(Stored records)
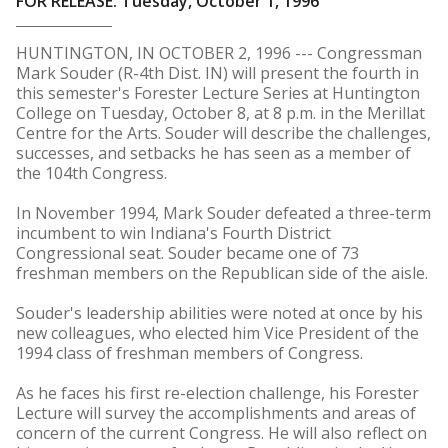
FOR RELEASE: Tuesday, October 1, 1996
HUNTINGTON, IN OCTOBER 2, 1996 --- Congressman
Mark Souder (R-4th Dist. IN) will present the fourth in
this semester's Forester Lecture Series at Huntington
College on Tuesday, October 8, at 8 p.m. in the Merillat
Centre for the Arts. Souder will describe the challenges,
successes, and setbacks he has seen as a member of
the 104th Congress.
In November 1994, Mark Souder defeated a three-term
incumbent to win Indiana's Fourth District
Congressional seat. Souder became one of 73
freshman members on the Republican side of the aisle.
Souder's leadership abilities were noted at once by his
new colleagues, who elected him Vice President of the
1994 class of freshman members of Congress.
As he faces his first re-election challenge, his Forester
Lecture will survey the accomplishments and areas of
concern of the current Congress. He will also reflect on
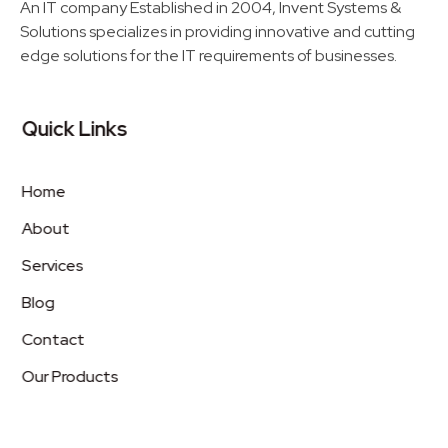
An IT company Established in 2004, Invent Systems &
Solutions specializes in providing innovative and cutting
edge solutions for the IT requirements of businesses.
Quick Links
Home
About
Services
Blog
Contact
Our Products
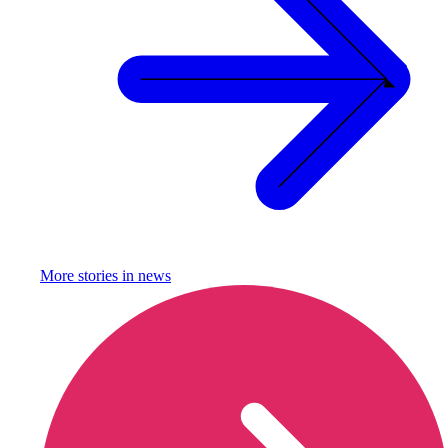
More stories in
news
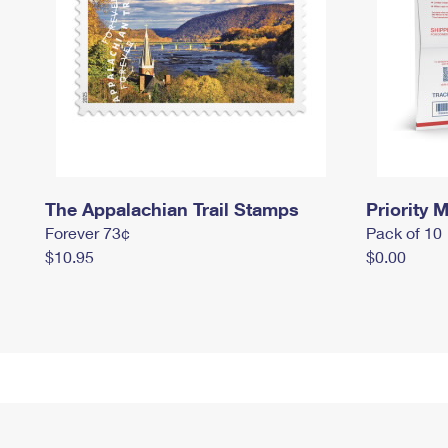
The Appalachian Trail Stamps
Priority M
Forever 73¢
Pack of 10
$10.95
$0.00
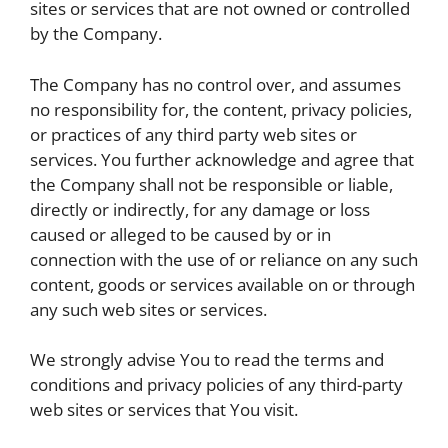
sites or services that are not owned or controlled
by the Company.
The Company has no control over, and assumes
no responsibility for, the content, privacy policies,
or practices of any third party web sites or
services. You further acknowledge and agree that
the Company shall not be responsible or liable,
directly or indirectly, for any damage or loss
caused or alleged to be caused by or in
connection with the use of or reliance on any such
content, goods or services available on or through
any such web sites or services.
We strongly advise You to read the terms and
conditions and privacy policies of any third-party
web sites or services that You visit.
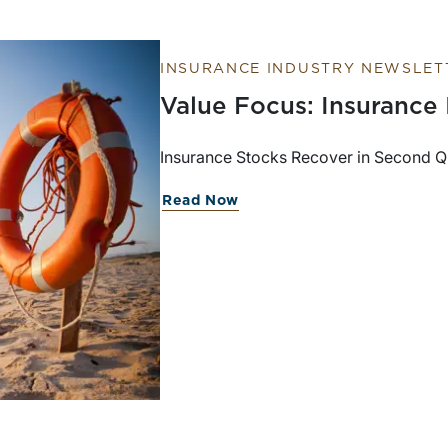
INSURANCE INDUSTRY NEWSLET
Value Focus: Insurance
Insurance Stocks Recover in Second Qua
Read Now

YOUR OBJECTIVE: Pick out each line of the records above containing the string "that", and copy those lines. Match upper and lower case exactly.

RESPONSE AREA:
sites or services that are not owned or controlled
services. You further acknowledge and agree that
web sites or services that You visit.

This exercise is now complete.